Task statement
What lines below include the word "vase"? Copy each one.

Source information

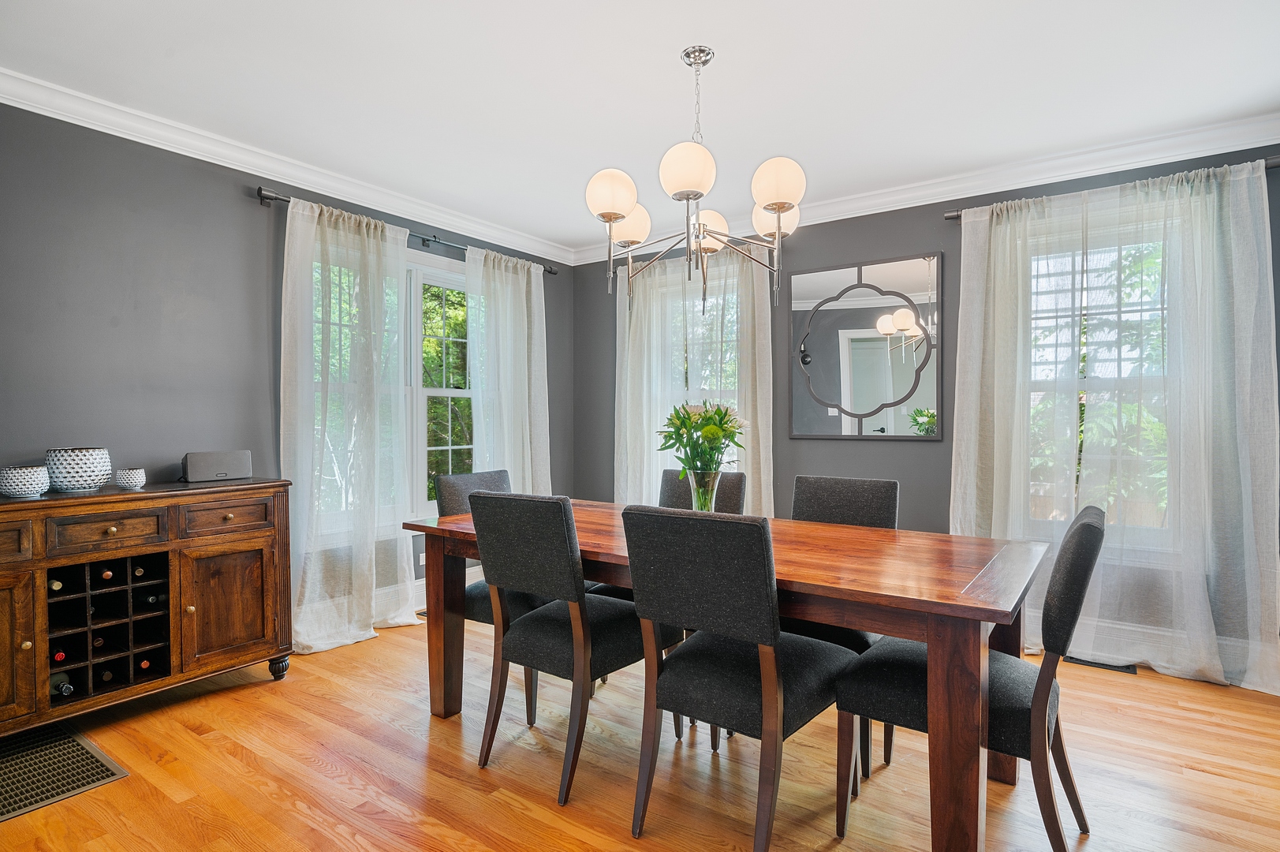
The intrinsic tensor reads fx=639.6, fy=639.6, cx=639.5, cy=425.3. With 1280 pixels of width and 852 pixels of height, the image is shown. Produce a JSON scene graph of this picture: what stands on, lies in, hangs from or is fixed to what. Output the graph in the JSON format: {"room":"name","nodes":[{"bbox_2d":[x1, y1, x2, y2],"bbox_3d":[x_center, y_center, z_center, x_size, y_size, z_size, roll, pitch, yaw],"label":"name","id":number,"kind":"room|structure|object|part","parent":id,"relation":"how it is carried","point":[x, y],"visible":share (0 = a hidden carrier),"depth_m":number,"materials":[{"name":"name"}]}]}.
{"room":"dining room","nodes":[
{"label":"dining room","id":0,"kind":"room"},
{"bbox_2d":[0,97,574,643],"bbox_3d":[-2.148,-0.089,2.978,0.161,2.514,5.340,0,1,35],"label":"left wall","id":1,"kind":"structure","parent":0,"point":[251,212],"depth_m":2.82,"materials":[{"name":"grey paint"}]},
{"bbox_2d":[0,67,572,263],"bbox_3d":[-1.916,-1.285,3.075,0.086,0.094,4.661,0,1,35],"label":"crown molding","id":2,"kind":"structure","parent":1,"relation":"attached to","point":[103,130],"depth_m":3.06,"materials":[{"name":"white paint"}]},
{"bbox_2d":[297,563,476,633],"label":"baseboard","id":3,"kind":"structure","parent":1,"relation":"attached to","point":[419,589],"depth_m":3.89,"materials":[{"name":"white paint"}]},
{"bbox_2d":[314,238,473,532],"bbox_3d":[-1.406,-0.193,4.006,0.164,1.693,1.631,0,1,35],"label":"window","id":4,"kind":"structure","parent":1,"relation":"in","point":[434,390],"depth_m":3.98,"materials":[{"name":"white glass"}]},
{"bbox_2d":[253,186,559,276],"bbox_3d":[-1.304,-1.129,3.946,0.127,0.062,2.068,0,1,35],"label":"curtain rod","id":5,"kind":"object","parent":1,"relation":"attached to","point":[552,271],"visible":0.61,"depth_m":3.71,"materials":[{"name":"black metal"}]},
{"bbox_2d":[280,192,418,656],"bbox_3d":[-1.515,-0.012,3.394,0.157,2.285,0.810,0,1,35],"label":"curtain","id":6,"kind":"object","parent":5,"relation":"hanging from","point":[374,582],"visible":0.93,"depth_m":3.36,"materials":[{"name":"white fabric"}]},
{"bbox_2d":[463,248,551,492],"bbox_3d":[-0.883,-0.030,4.397,0.116,2.253,0.795,0,1,35],"label":"curtain","id":7,"kind":"object","parent":5,"relation":"hanging from","point":[524,301],"visible":0.66,"depth_m":4.37,"materials":[{"name":"white fabric"}]},
{"bbox_2d":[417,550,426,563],"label":"wall socket","id":8,"kind":"object","parent":1,"relation":"attached to","point":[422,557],"visible":0.44,"depth_m":3.94,"materials":[{"name":"white plastic"}]},
{"bbox_2d":[0,0,1279,254],"bbox_3d":[-0.036,-1.378,1.739,4.894,0.102,5.163,0,1,35],"label":"ceiling","id":9,"kind":"structure","parent":0,"point":[667,40],"depth_m":2.48,"materials":[{"name":"white paint"}]},
{"bbox_2d":[585,46,807,316],"bbox_3d":[0.192,-0.864,2.320,0.761,0.942,0.761,0,1,35],"label":"chandelier","id":10,"kind":"object","parent":9,"relation":"hanging from","point":[614,214],"visible":1,"depth_m":2.23,"materials":[{"name":"metal"}]},
{"bbox_3d":[-0.098,-0.803,2.242,0.163,0.161,0.164,0,1,35],"label":"globe","id":11,"kind":"part","parent":10,"relation":"part of","materials":[{"name":"white glass"}]},
{"bbox_3d":[-0.041,-0.791,2.522,0.162,0.153,0.165,0,1,35],"label":"globe","id":12,"kind":"part","parent":10,"relation":"part of","materials":[{"name":"white glass"}]},
{"bbox_3d":[0.155,-0.828,2.091,0.172,0.163,0.175,0,1,35],"label":"globe","id":13,"kind":"part","parent":10,"relation":"part of","materials":[{"name":"white glass"}]},
{"bbox_3d":[0.258,-0.767,2.514,0.158,0.130,0.162,0,1,35],"label":"globe","id":14,"kind":"part","parent":10,"relation":"part of","materials":[{"name":"white glass"}]},
{"bbox_3d":[0.502,-0.778,2.418,0.158,0.140,0.158,0,1,35],"label":"shade","id":15,"kind":"part","parent":10,"relation":"part of","materials":[{"name":"white glass"}]},
{"bbox_3d":[0.455,-0.804,2.139,0.161,0.157,0.161,0,1,35],"label":"globe","id":16,"kind":"part","parent":10,"relation":"part of","materials":[{"name":"white glass"}]},
{"bbox_2d":[0,612,1279,851],"bbox_3d":[-0.120,1.209,1.542,4.993,0.100,5.434,0,1,35],"label":"floor","id":17,"kind":"structure","parent":0,"point":[1203,781],"depth_m":2.12,"materials":[{"name":"brown wood"}]},
{"bbox_2d":[0,723,129,821],"bbox_3d":[-2.111,1.149,2.107,0.657,0.008,0.457,0,1,35],"label":"floor vent","id":18,"kind":"object","parent":17,"relation":"in","point":[113,773],"visible":0.99,"depth_m":2.14,"materials":[{"name":"metal"}]},
{"bbox_2d":[0,477,292,736],"bbox_3d":[-2.123,0.699,2.462,0.484,0.893,1.299,0,1,35],"label":"sideboard","id":19,"kind":"object","parent":17,"relation":"on","point":[31,612],"visible":0.93,"depth_m":2.48,"materials":[{"name":"brown wood"}]},
{"bbox_3d":[-2.193,0.394,2.111,0.056,0.121,0.286,0,1,35],"label":"drawer","id":20,"kind":"part","parent":19,"relation":"part of","materials":[{"name":"brown wood"}]},
{"bbox_3d":[-2.213,0.755,2.113,0.080,0.548,0.359,0,1,35],"label":"cabinet door","id":21,"kind":"part","parent":19,"relation":"part of","materials":[{"name":"brown wood"}]},
{"bbox_2d":[0,464,50,498],"bbox_3d":[-2.229,0.204,2.314,0.153,0.101,0.154,0,1,35],"label":"white bowl","id":22,"kind":"object","parent":19,"relation":"on","point":[16,490],"visible":1,"depth_m":2.27,"materials":[{"name":"white ceramic"}]},
{"bbox_2d":[48,578,63,592],"bbox_3d":[-2.163,0.578,2.342,0.303,0.082,0.063,0,1,35],"label":"wine bottle","id":23,"kind":"object","parent":19,"relation":"in","point":[56,587],"visible":0.25,"depth_m":2.29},
{"bbox_2d":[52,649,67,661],"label":"wine bottle","id":24,"kind":"object","parent":19,"relation":"in","point":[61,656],"visible":0.25,"depth_m":2.32,"materials":[{"name":"red glass"}]},
{"bbox_2d":[49,671,74,697],"bbox_3d":[-2.160,0.955,2.368,0.276,0.079,0.071,0,1,35],"label":"wine bottle","id":25,"kind":"object","parent":19,"relation":"in","point":[63,686],"visible":0.54,"depth_m":2.33,"materials":[{"name":"glass"}]},
{"bbox_2d":[44,446,111,491],"bbox_3d":[-2.173,0.170,2.477,0.204,0.160,0.203,0,1,35],"label":"vase","id":26,"kind":"object","parent":19,"relation":"on","point":[76,483],"visible":0.98,"depth_m":2.41,"materials":[{"name":"white ceramic"}]},
{"bbox_2d":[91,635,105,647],"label":"wine bottle","id":27,"kind":"object","parent":19,"relation":"in","point":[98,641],"visible":0.33,"depth_m":2.43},
{"bbox_3d":[-1.967,0.395,2.384,0.038,0.125,0.307,0,1,35],"label":"drawer","id":28,"kind":"part","parent":19,"relation":"part of","materials":[{"name":"brown wood"}]},
{"bbox_2d":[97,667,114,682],"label":"wine bottle","id":29,"kind":"object","parent":19,"relation":"in","point":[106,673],"visible":0.43,"depth_m":2.43,"materials":[{"name":"black"}]},
{"bbox_2d":[98,566,115,580],"bbox_3d":[-2.087,0.566,2.472,0.317,0.078,0.067,0,1,35],"label":"wine bottle","id":30,"kind":"object","parent":19,"relation":"in","point":[109,572],"visible":0.55,"depth_m":2.42,"materials":[{"name":"brown"}]},
{"bbox_2d":[115,466,146,488],"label":"bowl","id":31,"kind":"object","parent":19,"relation":"on","point":[128,480],"visible":0.99,"depth_m":2.54,"materials":[{"name":"white ceramic"}]},
{"bbox_2d":[131,563,146,578],"bbox_3d":[-2.021,0.576,2.561,0.315,0.073,0.066,0,1,35],"label":"wine bottle","id":32,"kind":"object","parent":19,"relation":"in","point":[141,572],"visible":0.38,"depth_m":2.51,"materials":[{"name":"black"}]},
{"bbox_2d":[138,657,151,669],"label":"wine bottle","id":33,"kind":"object","parent":19,"relation":"in","point":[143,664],"visible":0.24,"depth_m":2.53,"materials":[{"name":"glass"}]},
{"bbox_2d":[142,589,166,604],"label":"wine bottle","id":34,"kind":"object","parent":19,"relation":"in","point":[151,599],"visible":0.55,"depth_m":2.59,"materials":[{"name":"black glass"}]},
{"bbox_2d":[181,449,252,482],"bbox_3d":[-1.923,0.183,2.906,0.262,0.127,0.132,0,1,-43],"label":"speaker","id":35,"kind":"object","parent":19,"relation":"on","point":[229,470],"visible":0.99,"depth_m":2.85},
{"bbox_3d":[-1.728,0.388,2.693,0.034,0.127,0.309,0,1,35],"label":"drawer","id":36,"kind":"part","parent":19,"relation":"part of","materials":[{"name":"brown wood"}]},
{"bbox_3d":[-1.725,0.759,2.709,0.050,0.486,0.356,0,1,35],"label":"cabinet door","id":37,"kind":"part","parent":19,"relation":"part of","materials":[{"name":"brown wood"}]},
{"bbox_3d":[-1.645,1.093,2.917,0.073,0.099,0.072,0,1,35],"label":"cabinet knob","id":38,"kind":"part","parent":19,"relation":"part of","materials":[{"name":"gold"}]},
{"bbox_2d":[433,466,543,721],"bbox_3d":[-0.554,0.682,2.843,0.574,0.939,0.495,0,1,35],"label":"dining chair","id":39,"kind":"object","parent":17,"relation":"on","point":[452,490],"visible":0.3,"depth_m":2.74,"materials":[{"name":"grey fabric"}]},
{"bbox_2d":[467,492,685,804],"bbox_3d":[-0.228,0.685,2.252,0.481,0.941,0.590,0,1,35],"label":"dining chair","id":40,"kind":"object","parent":17,"relation":"on","point":[522,634],"visible":0.92,"depth_m":2.08,"materials":[{"name":"fabric"}]},
{"bbox_2d":[590,469,746,602],"bbox_3d":[0.166,0.692,2.794,0.497,0.952,0.568,0,1,35],"label":"chair","id":41,"kind":"object","parent":17,"relation":"on","point":[740,475],"visible":0.15,"depth_m":2.91,"materials":[{"name":"grey fabric"}]},
{"bbox_2d":[405,502,1045,851],"bbox_3d":[0.194,0.773,2.335,2.087,0.758,0.940,0,1,35],"label":"dining table","id":42,"kind":"object","parent":17,"relation":"on","point":[935,604],"visible":0.76,"depth_m":1.73,"materials":[{"name":"brown wood"}]},
{"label":"leg","id":43,"kind":"part","parent":42,"relation":"part of","materials":[{"name":"brown wood"}]},
{"bbox_2d":[685,468,721,511],"bbox_3d":[0.243,0.271,2.447,0.132,0.196,0.131,0,1,35],"label":"glass vase","id":44,"kind":"object","parent":42,"relation":"on","point":[710,505],"visible":0.69,"depth_m":2.40,"materials":[{"name":"clear glass"}]},
{"bbox_2d":[656,399,749,474],"bbox_3d":[0.241,0.095,2.454,0.345,0.396,0.336,0,1,35],"label":"flower bouquet","id":45,"kind":"object","parent":44,"relation":"in","point":[687,413],"visible":0.87,"depth_m":2.40,"materials":[{"name":"plant"}]},
{"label":"table leg","id":46,"kind":"part","parent":42,"relation":"part of","materials":[{"name":"brown wood"}]},
{"bbox_2d":[620,503,859,849],"bbox_3d":[0.302,0.686,1.872,0.484,0.944,0.574,0,1,35],"label":"dining chair","id":47,"kind":"object","parent":17,"relation":"on","point":[775,681],"visible":0.99,"depth_m":1.72,"materials":[{"name":"fabric"}]},
{"bbox_2d":[785,476,901,771],"bbox_3d":[0.688,0.701,2.437,0.493,0.938,0.569,0,1,35],"label":"dining chair","id":48,"kind":"object","parent":17,"relation":"on","point":[880,517],"visible":0.31,"depth_m":2.54,"materials":[{"name":"grey fabric"}]},
{"bbox_2d":[835,502,1105,851],"bbox_3d":[0.947,0.691,1.831,0.612,0.937,0.482,0,1,35],"label":"dining chair","id":49,"kind":"object","parent":17,"relation":"on","point":[1083,524],"visible":0.72,"depth_m":1.67,"materials":[{"name":"fabric"}]},
{"bbox_2d":[1064,654,1138,674],"bbox_3d":[2.185,1.141,3.084,0.337,0.007,0.115,0,1,35],"label":"floor vent","id":50,"kind":"object","parent":17,"relation":"in","point":[1103,664],"visible":0.61,"depth_m":3.05,"materials":[{"name":"black metal"}]},
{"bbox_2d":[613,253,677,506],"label":"curtain","id":51,"kind":"object","parent":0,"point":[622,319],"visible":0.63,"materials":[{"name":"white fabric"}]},
{"bbox_2d":[613,248,773,513],"bbox_3d":[0.316,-0.058,4.390,1.262,2.289,0.126,0,1,35],"label":"curtain","id":52,"kind":"object","parent":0,"point":[627,321],"visible":0.52,"depth_m":4.38,"materials":[{"name":"white fabric"}]},
{"bbox_2d":[575,134,1279,685],"bbox_3d":[1.429,-0.111,3.849,4.638,2.490,0.163,0,1,35],"label":"back wall","id":53,"kind":"structure","parent":0,"point":[945,443],"depth_m":3.78,"materials":[{"name":"grey paint"}]},
{"bbox_2d":[654,272,741,479],"bbox_3d":[0.418,-0.219,4.569,0.975,1.642,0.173,0,1,35],"label":"window","id":54,"kind":"structure","parent":53,"relation":"in","point":[735,457],"depth_m":4.59,"materials":[{"name":"white glass"}]},
{"bbox_2d":[786,250,943,440],"bbox_3d":[1.308,-0.446,3.796,0.905,1.060,0.029,0,1,35],"label":"mirror","id":55,"kind":"object","parent":53,"relation":"attached to","point":[845,386],"visible":1,"depth_m":3.77,"materials":[{"name":"mirror"}]},
{"bbox_2d":[567,113,1279,263],"bbox_3d":[1.331,-1.287,3.734,4.422,0.098,0.086,0,1,35],"label":"crown molding","id":56,"kind":"structure","parent":53,"relation":"attached to","point":[855,202],"depth_m":3.27,"materials":[{"name":"white paint"}]},
{"bbox_2d":[1022,210,1177,543],"bbox_3d":[2.336,-0.191,3.208,0.987,1.679,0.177,0,1,35],"label":"window","id":57,"kind":"structure","parent":53,"relation":"in","point":[1143,306],"depth_m":3.21,"materials":[{"name":"glass"}]},
{"bbox_2d":[944,154,1279,219],"bbox_3d":[2.300,-1.132,3.078,1.440,0.062,0.130,0,1,35],"label":"curtain rod","id":58,"kind":"object","parent":53,"relation":"attached to","point":[950,217],"visible":0.53,"depth_m":3.03,"materials":[{"name":"metal"}]},
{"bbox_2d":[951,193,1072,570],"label":"curtain","id":59,"kind":"object","parent":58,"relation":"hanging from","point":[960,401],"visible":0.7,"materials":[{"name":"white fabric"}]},
{"bbox_2d":[944,160,1279,695],"bbox_3d":[2.169,-0.013,3.047,1.306,2.283,0.127,0,1,35],"label":"curtain","id":60,"kind":"object","parent":58,"relation":"hanging from","point":[1240,187],"visible":0.91,"depth_m":2.94,"materials":[{"name":"white fabric"}]},
{"bbox_2d":[1028,609,1265,682],"bbox_3d":[2.053,1.047,3.357,3.093,0.172,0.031,0,1,35],"label":"baseboard","id":61,"kind":"structure","parent":53,"relation":"attached to","point":[1038,614],"depth_m":3.07,"materials":[{"name":"white paint"}]}
]}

Exercise answer
{"bbox_2d":[44,446,111,491],"bbox_3d":[-2.173,0.170,2.477,0.204,0.160,0.203,0,1,35],"label":"vase","id":26,"kind":"object","parent":19,"relation":"on","point":[76,483],"visible":0.98,"depth_m":2.41,"materials":[{"name":"white ceramic"}]},
{"bbox_2d":[685,468,721,511],"bbox_3d":[0.243,0.271,2.447,0.132,0.196,0.131,0,1,35],"label":"glass vase","id":44,"kind":"object","parent":42,"relation":"on","point":[710,505],"visible":0.69,"depth_m":2.40,"materials":[{"name":"clear glass"}]},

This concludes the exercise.